HÁ MEDICAMENTOS IMPRESCINDÍVEIS. E VÍDEOS TAMBÉM – Há uns meses li uma crónica de jornal em que o autor usava o enredo de “Dopesick”, mais uma notável série que se pode streamar no Disney, e a apresentação dos factos de “The Crime of the Century”, na HBO, para atacar a indústria farmacêutica e daí passar para a desconfiança sobre a necessidade das vacinas para a prevenção da infeção por SARS-CoV-2. Digamos que foi um excesso. Para não o acusar de desonestidade intelectual. Os vídeos que mencionei referem-se à “epidemia” de opioides nos EUA, um gigantesco problema de saúde pública em que se cruzou a ganância de um laboratório, o Purdue, que foi logo seguido por outros, insuficiências jurídicas, má regulação, péssima prática médica, corrupção e indiferença política e até da sociedade.

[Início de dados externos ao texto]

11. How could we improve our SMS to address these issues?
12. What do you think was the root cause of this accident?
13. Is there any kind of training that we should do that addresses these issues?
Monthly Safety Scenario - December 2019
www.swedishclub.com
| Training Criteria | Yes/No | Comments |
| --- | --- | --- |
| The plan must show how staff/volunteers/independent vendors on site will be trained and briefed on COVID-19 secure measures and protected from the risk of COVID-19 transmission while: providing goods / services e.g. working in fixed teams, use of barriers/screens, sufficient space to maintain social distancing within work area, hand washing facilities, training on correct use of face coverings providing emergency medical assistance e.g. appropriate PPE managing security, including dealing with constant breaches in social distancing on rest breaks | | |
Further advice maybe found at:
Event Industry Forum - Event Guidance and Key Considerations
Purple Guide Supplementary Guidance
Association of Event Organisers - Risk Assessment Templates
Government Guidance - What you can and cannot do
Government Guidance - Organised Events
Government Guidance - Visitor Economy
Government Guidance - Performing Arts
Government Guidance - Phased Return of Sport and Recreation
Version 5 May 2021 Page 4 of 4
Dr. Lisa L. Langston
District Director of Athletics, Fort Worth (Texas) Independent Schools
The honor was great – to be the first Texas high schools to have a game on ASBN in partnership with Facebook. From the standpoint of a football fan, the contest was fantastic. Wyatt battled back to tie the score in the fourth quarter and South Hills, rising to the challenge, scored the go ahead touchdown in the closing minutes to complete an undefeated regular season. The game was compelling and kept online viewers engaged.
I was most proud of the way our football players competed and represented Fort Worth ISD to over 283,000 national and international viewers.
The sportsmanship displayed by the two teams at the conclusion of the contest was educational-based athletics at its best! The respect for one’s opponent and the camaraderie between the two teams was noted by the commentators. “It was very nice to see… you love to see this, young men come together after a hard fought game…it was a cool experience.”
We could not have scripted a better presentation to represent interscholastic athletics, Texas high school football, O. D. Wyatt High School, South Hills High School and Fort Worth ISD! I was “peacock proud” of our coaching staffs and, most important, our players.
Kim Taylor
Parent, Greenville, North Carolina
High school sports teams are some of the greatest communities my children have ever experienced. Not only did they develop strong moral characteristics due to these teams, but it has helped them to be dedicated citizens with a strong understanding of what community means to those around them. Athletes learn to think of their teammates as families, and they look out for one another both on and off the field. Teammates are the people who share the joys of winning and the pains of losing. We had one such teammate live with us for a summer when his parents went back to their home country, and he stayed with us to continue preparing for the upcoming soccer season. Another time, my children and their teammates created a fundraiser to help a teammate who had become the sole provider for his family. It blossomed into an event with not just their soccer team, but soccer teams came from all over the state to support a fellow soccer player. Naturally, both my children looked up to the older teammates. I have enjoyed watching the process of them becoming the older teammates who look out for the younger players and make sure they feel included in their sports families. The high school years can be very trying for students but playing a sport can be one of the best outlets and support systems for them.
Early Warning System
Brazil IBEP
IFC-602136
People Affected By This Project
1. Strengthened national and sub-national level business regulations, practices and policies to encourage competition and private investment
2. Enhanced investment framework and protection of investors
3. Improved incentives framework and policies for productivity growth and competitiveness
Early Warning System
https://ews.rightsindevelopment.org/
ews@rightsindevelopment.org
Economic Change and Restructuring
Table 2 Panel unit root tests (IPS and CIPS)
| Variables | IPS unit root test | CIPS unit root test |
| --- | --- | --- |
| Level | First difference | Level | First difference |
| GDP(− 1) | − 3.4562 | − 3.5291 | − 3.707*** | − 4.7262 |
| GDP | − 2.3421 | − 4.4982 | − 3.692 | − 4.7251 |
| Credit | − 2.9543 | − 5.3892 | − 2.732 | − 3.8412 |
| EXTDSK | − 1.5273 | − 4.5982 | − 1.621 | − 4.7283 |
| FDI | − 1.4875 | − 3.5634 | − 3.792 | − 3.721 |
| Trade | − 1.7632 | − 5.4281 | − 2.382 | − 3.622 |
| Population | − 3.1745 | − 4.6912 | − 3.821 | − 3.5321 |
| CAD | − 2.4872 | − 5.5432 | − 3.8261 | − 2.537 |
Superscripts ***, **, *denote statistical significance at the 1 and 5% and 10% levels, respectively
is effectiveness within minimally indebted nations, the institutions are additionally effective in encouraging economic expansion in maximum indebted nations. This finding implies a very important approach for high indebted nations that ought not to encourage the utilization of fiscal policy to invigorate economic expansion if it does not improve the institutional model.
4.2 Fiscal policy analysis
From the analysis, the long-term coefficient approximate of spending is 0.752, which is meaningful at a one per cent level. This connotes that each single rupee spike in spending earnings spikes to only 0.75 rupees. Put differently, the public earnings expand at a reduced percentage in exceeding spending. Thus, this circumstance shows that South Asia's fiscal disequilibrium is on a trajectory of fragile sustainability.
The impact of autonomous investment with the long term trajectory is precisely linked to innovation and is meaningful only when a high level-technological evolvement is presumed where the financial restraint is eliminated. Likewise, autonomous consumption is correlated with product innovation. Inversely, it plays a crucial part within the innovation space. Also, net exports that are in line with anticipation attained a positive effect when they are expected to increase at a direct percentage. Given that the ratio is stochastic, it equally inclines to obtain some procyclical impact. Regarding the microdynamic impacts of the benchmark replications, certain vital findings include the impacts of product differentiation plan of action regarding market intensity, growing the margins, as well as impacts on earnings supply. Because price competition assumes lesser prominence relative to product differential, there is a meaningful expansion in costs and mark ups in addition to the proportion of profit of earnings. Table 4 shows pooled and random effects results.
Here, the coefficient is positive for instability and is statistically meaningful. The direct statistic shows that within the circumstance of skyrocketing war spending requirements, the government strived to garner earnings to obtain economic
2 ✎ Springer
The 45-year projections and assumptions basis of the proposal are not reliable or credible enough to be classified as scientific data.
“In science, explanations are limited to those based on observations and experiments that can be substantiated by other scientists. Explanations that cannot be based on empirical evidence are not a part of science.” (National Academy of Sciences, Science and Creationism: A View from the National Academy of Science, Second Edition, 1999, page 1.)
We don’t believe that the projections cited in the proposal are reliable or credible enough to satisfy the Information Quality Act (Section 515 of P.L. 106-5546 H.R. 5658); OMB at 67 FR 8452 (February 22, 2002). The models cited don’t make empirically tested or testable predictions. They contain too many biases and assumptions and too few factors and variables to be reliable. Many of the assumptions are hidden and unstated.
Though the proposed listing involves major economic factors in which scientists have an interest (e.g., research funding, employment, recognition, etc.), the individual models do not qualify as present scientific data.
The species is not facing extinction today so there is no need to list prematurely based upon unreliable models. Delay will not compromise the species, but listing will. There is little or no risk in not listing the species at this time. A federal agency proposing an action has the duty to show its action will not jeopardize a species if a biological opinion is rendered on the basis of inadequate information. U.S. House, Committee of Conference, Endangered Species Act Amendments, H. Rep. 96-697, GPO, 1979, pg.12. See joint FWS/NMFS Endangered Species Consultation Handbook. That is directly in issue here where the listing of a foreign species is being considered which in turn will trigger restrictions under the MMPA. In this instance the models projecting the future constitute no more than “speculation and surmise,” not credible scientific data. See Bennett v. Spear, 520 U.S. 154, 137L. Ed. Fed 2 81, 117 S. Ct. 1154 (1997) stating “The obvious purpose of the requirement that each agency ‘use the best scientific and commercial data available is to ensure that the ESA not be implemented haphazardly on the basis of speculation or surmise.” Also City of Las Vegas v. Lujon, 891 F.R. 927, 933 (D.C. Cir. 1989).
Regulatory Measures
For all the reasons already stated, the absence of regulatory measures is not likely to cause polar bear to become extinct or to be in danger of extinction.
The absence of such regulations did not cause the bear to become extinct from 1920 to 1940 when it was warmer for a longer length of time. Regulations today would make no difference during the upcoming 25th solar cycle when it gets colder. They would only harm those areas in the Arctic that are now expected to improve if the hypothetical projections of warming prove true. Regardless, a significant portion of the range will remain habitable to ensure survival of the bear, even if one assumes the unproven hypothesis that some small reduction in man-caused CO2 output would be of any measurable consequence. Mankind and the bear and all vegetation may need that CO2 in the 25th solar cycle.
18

É certo que estes documentos que se podem e devem ver na TV são um grito de alerta para a trafulhice, não há outro nome, na publicidade de medicamentos, para a manipulação de dados e compra generalizada de prescrições através de favores e mordomias dadas a médicos. Mas não servem para que se quebre a confiança sobre toda a indústria farmacêutica e se lance um anátema para cima de toda a regulação da FDA, da EMA ou do nosso INFARMED. O que nos mostram é a necessidade da generalização de ensino e prática de clinical governance dos cuidados primários aos hospitais. Também nos mostram como peritos, assim supostos, podem ser usados para manipular a informação que prestam a colegas e doentes. Os médicos americanos, professores distintos e distinguidos, que são referidos pelo nome e afiliação, continuam a exercer e muito dinheiro ganharam a vender ideias erradas sobre o potencial aditivo de opioides em doentes com dores. Não sei se vivem envergonhados.
Mostram-nos ainda como a vida dos delegados de informação médica pode ser infernizada por direções e administrações apenas preocupadas com o lucro fácil e sem escrúpulos. Mas nem todas as companhias serão assim. Há um retrato triste de uma FDA espartilhada entre o valor económico, político, de um produto americano e a resistência, ainda bem que assim foi, da entidade reguladora da RFA que se opôs à aceitação de indicações e de um resumo de características de medicamento que não correspondia à melhor evidência científica disponível.
Finalmente, vemos como um sistema jurídico garantista e liberal coartou a capacidade de eliminar o mal pela raiz. A chamada epidemia de opioides nos EUA é o resultado de má prática médica generalizada em presença de empresas corruptoras e impunes. Mas não é um libelo acusatório a toda uma indústria que está na génese da melhoria da duração e da qualidade da vida de muitos biliões de pessoas. O que “Dopesick” e “The Crime of the Century” nos apontam é para a necessidade de se ser estudioso, sério, conhecedor, ético, em tudo o que envolve o tratamento de pessoas que sofrem e são, ainda mais por via do sofrimento, vulneráveis a quem lhes minta e explore.
Fez-me bem ver estes documentos video-gráficos que deviam ser de visualização obrigatória para todos os que trabalham nas indústrias da saúde, na regulação, na produção de legislação, na aplicação das leis e na prestação de cuidados. A ignorância é o pior inimigo da saúde pública.